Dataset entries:

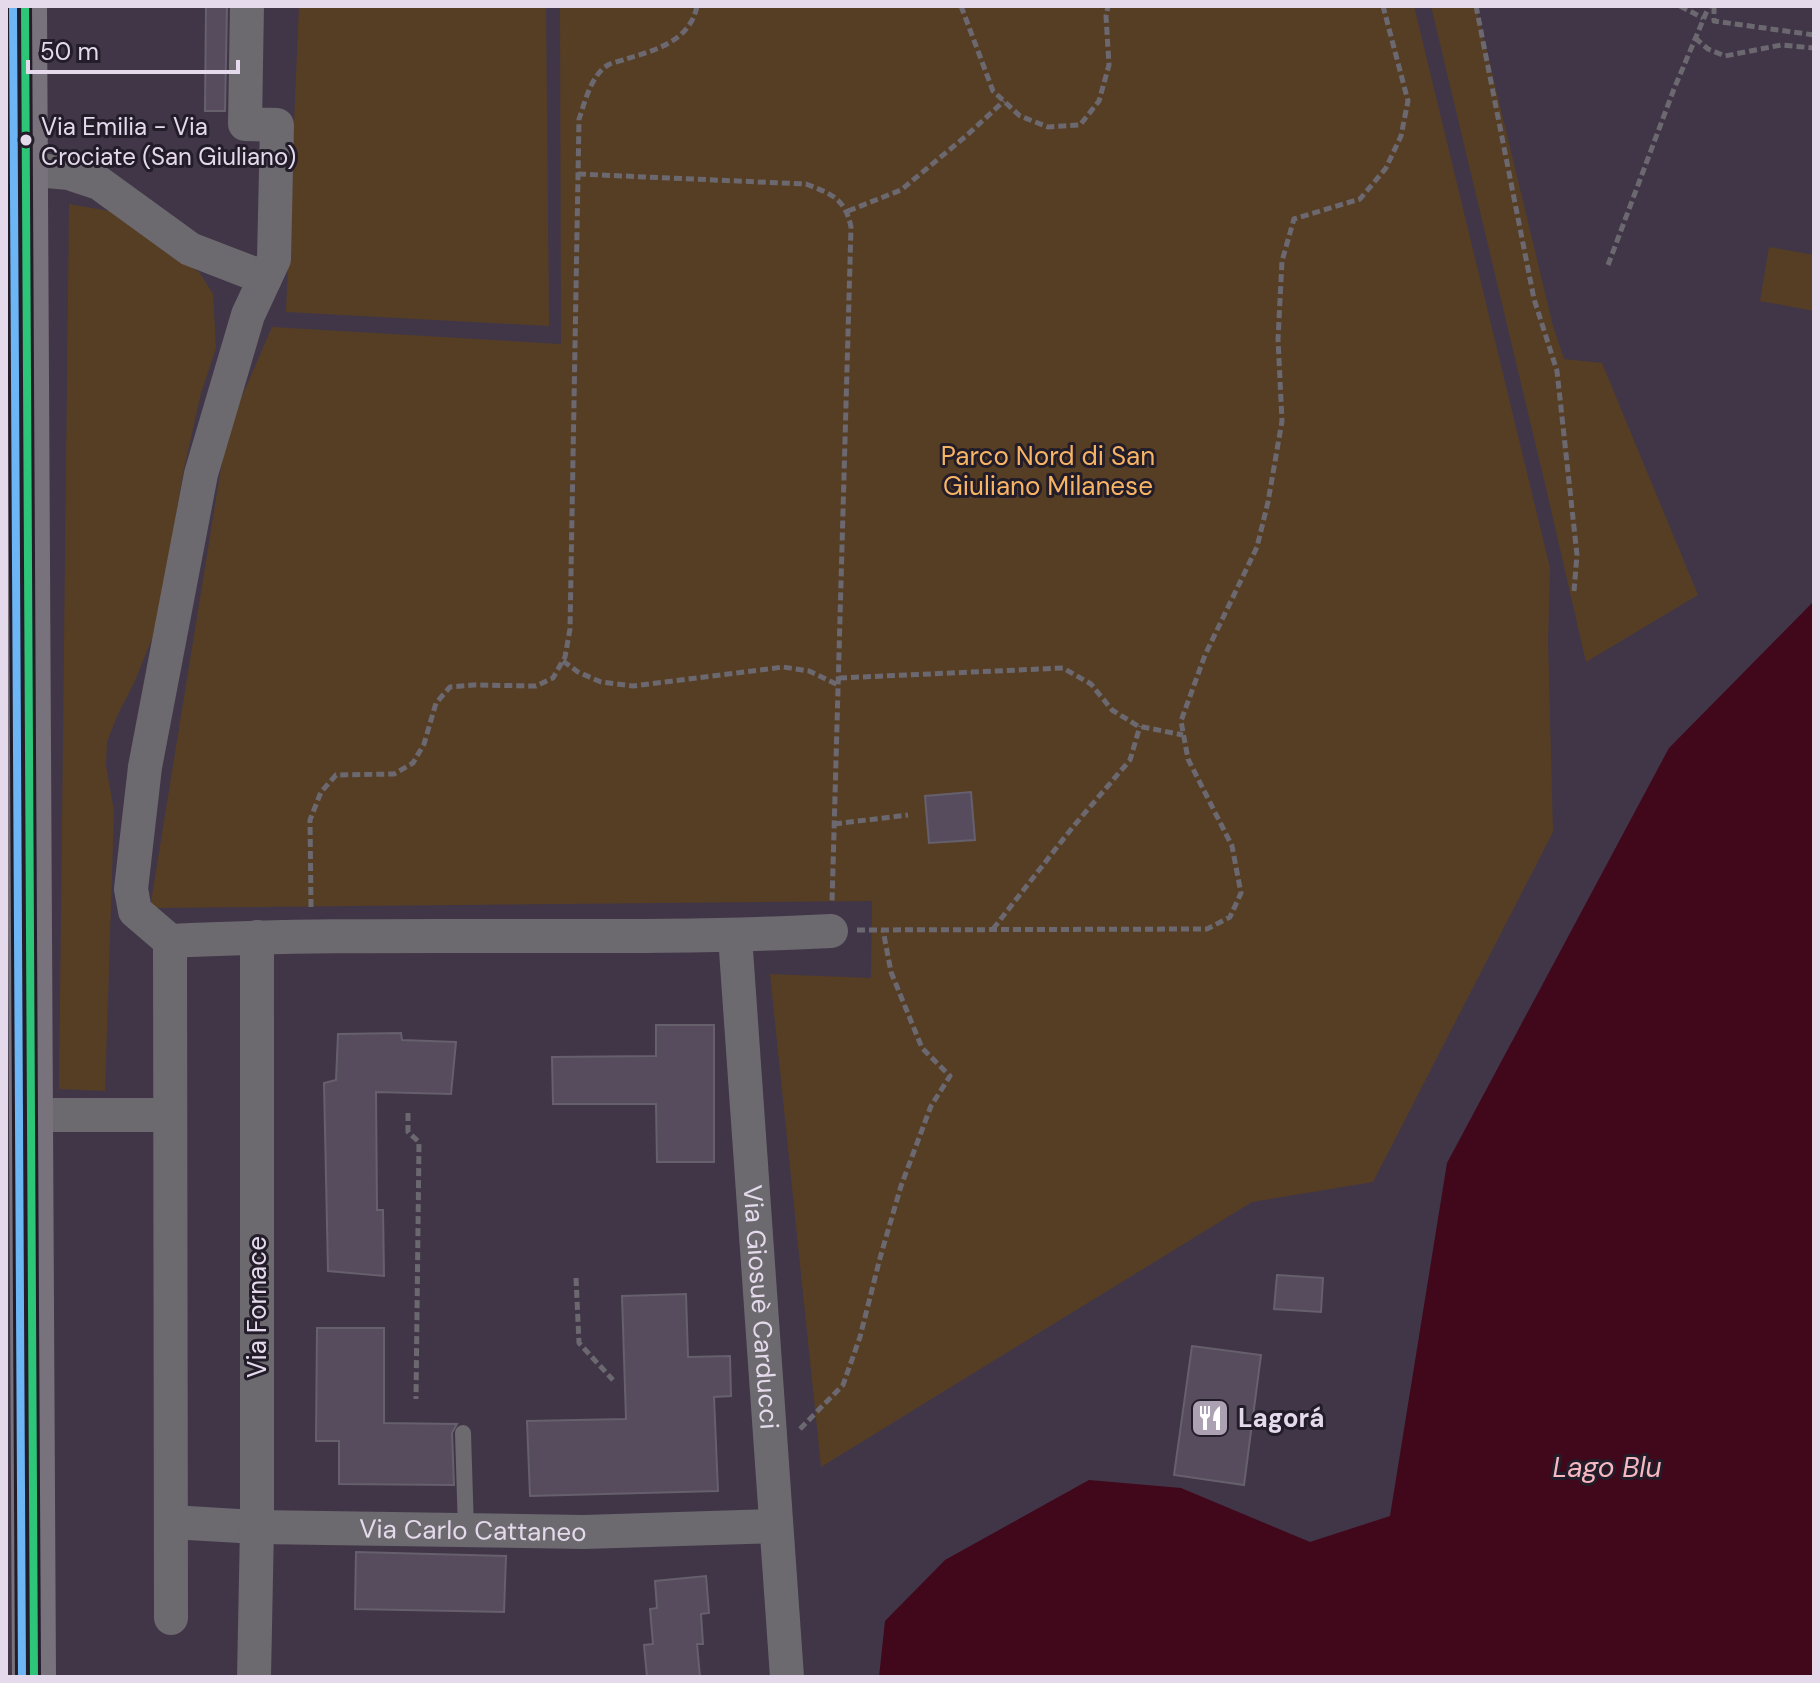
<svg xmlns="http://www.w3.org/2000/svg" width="1820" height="1683" font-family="'DM Sans',sans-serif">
	<rect width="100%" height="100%" fill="#403647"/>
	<g fill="#563e25">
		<polygon points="299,6 546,6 549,326 286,312"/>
		<polygon points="560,6 1414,6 1550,568 1548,640 1553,832 1373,1182 1252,1202 821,1467 770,974 871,978 872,901 150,908 227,431 272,327 561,344"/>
		<polygon points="1431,6 1476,6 1553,326 1564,359 1602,363 1698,595 1586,662 1546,488"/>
		<polygon points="69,204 109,211 156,245 199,272 213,294 216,348 201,393 183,473 158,624 134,683 118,714 107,742 106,766 114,811 105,1091 59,1089"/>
		<polygon points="1769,247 1814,255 1814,311 1760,301"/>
	</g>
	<polygon fill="#41071a" points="1814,601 1814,1677 879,1677 885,1621 945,1560 1089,1480 1181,1488 1310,1542 1390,1516 1447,1163 1669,748"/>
	<g fill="#564c5e" stroke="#665f6c" stroke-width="2">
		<polygon points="206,6 227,6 225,111 205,111"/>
		<polygon points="971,792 975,840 929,843 925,796"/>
		<polygon points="656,1025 714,1025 714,1162 657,1162 656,1104 553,1104 552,1057 656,1056"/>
		<polygon points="401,1033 402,1040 456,1042 451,1094 376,1092 377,1210 383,1210 384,1276 328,1271 324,1083 336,1080 338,1034"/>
		<polygon points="1277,1275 1323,1278 1321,1312 1274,1309"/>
		<polygon points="686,1294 688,1357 730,1356 731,1396 714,1397 718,1491 530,1496 527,1421 626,1419 622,1296"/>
		<polygon points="317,1328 384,1328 384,1423 457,1424 452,1433 454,1485 339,1484 339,1441 316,1441"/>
		<polygon points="1192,1346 1261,1355 1244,1485 1174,1475"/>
		<polygon points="356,1552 506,1556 504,1612 355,1609"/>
		<polygon points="706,1576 709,1613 701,1614 703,1644 697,1644 700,1677 647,1677 644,1645 653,1644 650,1609 657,1608 655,1581"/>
	</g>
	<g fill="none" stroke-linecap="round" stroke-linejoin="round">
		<g stroke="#6c6870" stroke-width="5" stroke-dasharray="8 4" stroke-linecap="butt">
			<polyline points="961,6 993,91 1020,116 1048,127 1080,125 1099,101 1109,65 1106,16 1108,6"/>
			<polyline points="1476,6 1534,299 1557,371 1577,555 1574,591"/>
			<polyline points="1680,6 1703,18"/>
			<polyline points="1714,6 1714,21 1814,35"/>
			<polyline points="1695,38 1708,49 1725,56 1781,45 1814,48"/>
			<path d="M578,174L806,184C831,194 845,198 851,227L832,903"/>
			<polyline points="848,211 901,190 966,136 1004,101"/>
			<polyline points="1608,265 1674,89 1709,6"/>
			<polyline points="563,661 578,672 601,682 633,686 783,667 809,671 838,685"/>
			<polyline points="839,678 1063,668 1091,684 1112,710 1138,726 1183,735"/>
			<polyline points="834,824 908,815"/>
			<path d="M311,907L310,820L321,792L336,775L394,774L413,763L424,744L436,703L450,687L473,685L536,686L553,678L565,657L570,629L579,119C585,102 591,75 608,65C613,62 621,61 626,59C656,50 690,41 697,6"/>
			<polyline points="993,929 1072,828 1130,760 1140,726"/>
			<polyline points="857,930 1207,929 1230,917 1241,893 1232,846 1188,759 1181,721 1205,655 1257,547 1268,502 1282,421 1278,339 1282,261 1294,219 1360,199 1386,168 1401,136 1408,101 1383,6"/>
			<polyline points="408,1113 408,1132 419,1142 416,1399"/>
			<polyline points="576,1278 579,1343 613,1380"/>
			<polyline points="800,1429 843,1385 860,1337 880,1258 901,1186 931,1106 950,1076 922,1048 891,972 883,930"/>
		</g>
		<polyline stroke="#6c696f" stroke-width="16" points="463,1433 466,1530"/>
		<g stroke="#6c696f" stroke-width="34">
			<polyline points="26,169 69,173 99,183 190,249 265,278"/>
			<path id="s1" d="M735,936L787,1677"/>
			<polyline points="170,941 135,911 131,889 145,767 201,474 248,315 274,259 277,125 245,124 247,6"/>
			<polyline points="30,1115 170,1115"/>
			<path id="s2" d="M171,1522L257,1527L584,1532L776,1526"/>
			<path d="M171,1618L170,941C390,930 611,942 831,931"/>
			<polyline points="254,1677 257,1527 257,937"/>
		</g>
		<polyline stroke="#77727b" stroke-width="44" points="25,6 34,1677"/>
		<defs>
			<polyline id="bus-1" points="25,6 34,1677"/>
			<polyline id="bus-2" points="13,6 22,1677"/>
		</defs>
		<use href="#bus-1" stroke="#231c29" stroke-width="14"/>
		<use href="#bus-2" stroke="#231c29" stroke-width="14"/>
		<use href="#bus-1" stroke="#2dc577" stroke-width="8"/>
		<use href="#bus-2" stroke="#6db6f5" stroke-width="8"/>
	</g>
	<defs>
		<symbol id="restaurant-square" viewBox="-11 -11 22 22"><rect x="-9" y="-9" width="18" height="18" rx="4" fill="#aba1b2" stroke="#231c29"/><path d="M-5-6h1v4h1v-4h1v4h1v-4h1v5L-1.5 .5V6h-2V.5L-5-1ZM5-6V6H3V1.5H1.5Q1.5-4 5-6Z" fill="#fff"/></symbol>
	</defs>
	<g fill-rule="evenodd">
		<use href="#restaurant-square" x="1188" y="1396" width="44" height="44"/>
	</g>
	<circle fill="#e4daec" stroke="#231c29" stroke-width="3" cx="26" cy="140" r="7"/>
	<g text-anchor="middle" stroke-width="6" stroke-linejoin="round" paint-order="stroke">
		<g font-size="24" fill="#e4daec" stroke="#231c29" text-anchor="start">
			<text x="41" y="135">Via Emilia - Via<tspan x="41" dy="30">Crociate (San Giuliano)</tspan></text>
		</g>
		<g font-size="26" fill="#f6b464" stroke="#231c29">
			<text x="1048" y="465">Parco Nord di San<tspan x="1048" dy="30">Giuliano Milanese</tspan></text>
		</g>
		<g font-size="26" fill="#e4daec" stroke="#231c29">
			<text dy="9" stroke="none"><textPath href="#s1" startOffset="372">Via Giosuè Carducci</textPath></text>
			<text transform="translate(257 1307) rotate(-90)" y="9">Via Fornace</text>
			<text dy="9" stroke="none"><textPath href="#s2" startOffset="302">Via Carlo Cattaneo</textPath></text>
		</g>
		<g font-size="26" font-weight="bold" fill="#e4daec" stroke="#231c29" text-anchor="start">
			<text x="1238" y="1427">Lagorá</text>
		</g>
		<g font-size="28" font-style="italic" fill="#f8b8c1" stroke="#231c29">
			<text x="1607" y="1477">Lago Blu</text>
		</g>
	</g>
	<rect width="1820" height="1683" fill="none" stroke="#e4daec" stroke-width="16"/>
	<path d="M28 60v12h210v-12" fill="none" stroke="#e4daec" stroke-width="4"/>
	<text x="40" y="60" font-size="24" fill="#e4daec" stroke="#231c29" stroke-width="6" paint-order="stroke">50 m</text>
</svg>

Your assignment: All the data above is to be transcribed exactly, with no pictures included.

Response below:
<svg xmlns="http://www.w3.org/2000/svg" width="1820" height="1683" font-family="'DM Sans',sans-serif">
	<rect width="100%" height="100%" fill="#403647"/>
	<g fill="#563e25">
		<polygon points="299,6 546,6 549,326 286,312"/>
		<polygon points="560,6 1414,6 1550,568 1548,640 1553,832 1373,1182 1252,1202 821,1467 770,974 871,978 872,901 150,908 227,431 272,327 561,344"/>
		<polygon points="1431,6 1476,6 1553,326 1564,359 1602,363 1698,595 1586,662 1546,488"/>
		<polygon points="69,204 109,211 156,245 199,272 213,294 216,348 201,393 183,473 158,624 134,683 118,714 107,742 106,766 114,811 105,1091 59,1089"/>
		<polygon points="1769,247 1814,255 1814,311 1760,301"/>
	</g>
	<polygon fill="#41071a" points="1814,601 1814,1677 879,1677 885,1621 945,1560 1089,1480 1181,1488 1310,1542 1390,1516 1447,1163 1669,748"/>
	<g fill="#564c5e" stroke="#665f6c" stroke-width="2">
		<polygon points="206,6 227,6 225,111 205,111"/>
		<polygon points="971,792 975,840 929,843 925,796"/>
		<polygon points="656,1025 714,1025 714,1162 657,1162 656,1104 553,1104 552,1057 656,1056"/>
		<polygon points="401,1033 402,1040 456,1042 451,1094 376,1092 377,1210 383,1210 384,1276 328,1271 324,1083 336,1080 338,1034"/>
		<polygon points="1277,1275 1323,1278 1321,1312 1274,1309"/>
		<polygon points="686,1294 688,1357 730,1356 731,1396 714,1397 718,1491 530,1496 527,1421 626,1419 622,1296"/>
		<polygon points="317,1328 384,1328 384,1423 457,1424 452,1433 454,1485 339,1484 339,1441 316,1441"/>
		<polygon points="1192,1346 1261,1355 1244,1485 1174,1475"/>
		<polygon points="356,1552 506,1556 504,1612 355,1609"/>
		<polygon points="706,1576 709,1613 701,1614 703,1644 697,1644 700,1677 647,1677 644,1645 653,1644 650,1609 657,1608 655,1581"/>
	</g>
	<g fill="none" stroke-linecap="round" stroke-linejoin="round">
		<g stroke="#6c6870" stroke-width="5" stroke-dasharray="8 4" stroke-linecap="butt">
			<polyline points="961,6 993,91 1020,116 1048,127 1080,125 1099,101 1109,65 1106,16 1108,6"/>
			<polyline points="1476,6 1534,299 1557,371 1577,555 1574,591"/>
			<polyline points="1680,6 1703,18"/>
			<polyline points="1714,6 1714,21 1814,35"/>
			<polyline points="1695,38 1708,49 1725,56 1781,45 1814,48"/>
			<path d="M578,174L806,184C831,194 845,198 851,227L832,903"/>
			<polyline points="848,211 901,190 966,136 1004,101"/>
			<polyline points="1608,265 1674,89 1709,6"/>
			<polyline points="563,661 578,672 601,682 633,686 783,667 809,671 838,685"/>
			<polyline points="839,678 1063,668 1091,684 1112,710 1138,726 1183,735"/>
			<polyline points="834,824 908,815"/>
			<path d="M311,907L310,820L321,792L336,775L394,774L413,763L424,744L436,703L450,687L473,685L536,686L553,678L565,657L570,629L579,119C585,102 591,75 608,65C613,62 621,61 626,59C656,50 690,41 697,6"/>
			<polyline points="993,929 1072,828 1130,760 1140,726"/>
			<polyline points="857,930 1207,929 1230,917 1241,893 1232,846 1188,759 1181,721 1205,655 1257,547 1268,502 1282,421 1278,339 1282,261 1294,219 1360,199 1386,168 1401,136 1408,101 1383,6"/>
			<polyline points="408,1113 408,1132 419,1142 416,1399"/>
			<polyline points="576,1278 579,1343 613,1380"/>
			<polyline points="800,1429 843,1385 860,1337 880,1258 901,1186 931,1106 950,1076 922,1048 891,972 883,930"/>
		</g>
		<polyline stroke="#6c696f" stroke-width="16" points="463,1433 466,1530"/>
		<g stroke="#6c696f" stroke-width="34">
			<polyline points="26,169 69,173 99,183 190,249 265,278"/>
			<path id="s1" d="M735,936L787,1677"/>
			<polyline points="170,941 135,911 131,889 145,767 201,474 248,315 274,259 277,125 245,124 247,6"/>
			<polyline points="30,1115 170,1115"/>
			<path id="s2" d="M171,1522L257,1527L584,1532L776,1526"/>
			<path d="M171,1618L170,941C390,930 611,942 831,931"/>
			<polyline points="254,1677 257,1527 257,937"/>
		</g>
		<polyline stroke="#77727b" stroke-width="44" points="25,6 34,1677"/>
		<defs>
			<polyline id="bus-1" points="25,6 34,1677"/>
			<polyline id="bus-2" points="13,6 22,1677"/>
		</defs>
		<use href="#bus-1" stroke="#231c29" stroke-width="14"/>
		<use href="#bus-2" stroke="#231c29" stroke-width="14"/>
		<use href="#bus-1" stroke="#2dc577" stroke-width="8"/>
		<use href="#bus-2" stroke="#6db6f5" stroke-width="8"/>
	</g>
	<defs>
		<symbol id="restaurant-square" viewBox="-11 -11 22 22"><rect x="-9" y="-9" width="18" height="18" rx="4" fill="#aba1b2" stroke="#231c29"/><path d="M-5-6h1v4h1v-4h1v4h1v-4h1v5L-1.5 .5V6h-2V.5L-5-1ZM5-6V6H3V1.5H1.5Q1.5-4 5-6Z" fill="#fff"/></symbol>
	</defs>
	<g fill-rule="evenodd">
		<use href="#restaurant-square" x="1188" y="1396" width="44" height="44"/>
	</g>
	<circle fill="#e4daec" stroke="#231c29" stroke-width="3" cx="26" cy="140" r="7"/>
	<g text-anchor="middle" stroke-width="6" stroke-linejoin="round" paint-order="stroke">
		<g font-size="24" fill="#e4daec" stroke="#231c29" text-anchor="start">
			<text x="41" y="135">Via Emilia - Via<tspan x="41" dy="30">Crociate (San Giuliano)</tspan></text>
		</g>
		<g font-size="26" fill="#f6b464" stroke="#231c29">
			<text x="1048" y="465">Parco Nord di San<tspan x="1048" dy="30">Giuliano Milanese</tspan></text>
		</g>
		<g font-size="26" fill="#e4daec" stroke="#231c29">
			<text dy="9" stroke="none"><textPath href="#s1" startOffset="372">Via Giosuè Carducci</textPath></text>
			<text transform="translate(257 1307) rotate(-90)" y="9">Via Fornace</text>
			<text dy="9" stroke="none"><textPath href="#s2" startOffset="302">Via Carlo Cattaneo</textPath></text>
		</g>
		<g font-size="26" font-weight="bold" fill="#e4daec" stroke="#231c29" text-anchor="start">
			<text x="1238" y="1427">Lagorá</text>
		</g>
		<g font-size="28" font-style="italic" fill="#f8b8c1" stroke="#231c29">
			<text x="1607" y="1477">Lago Blu</text>
		</g>
	</g>
	<rect width="1820" height="1683" fill="none" stroke="#e4daec" stroke-width="16"/>
	<path d="M28 60v12h210v-12" fill="none" stroke="#e4daec" stroke-width="4"/>
	<text x="40" y="60" font-size="24" fill="#e4daec" stroke="#231c29" stroke-width="6" paint-order="stroke">50 m</text>
</svg>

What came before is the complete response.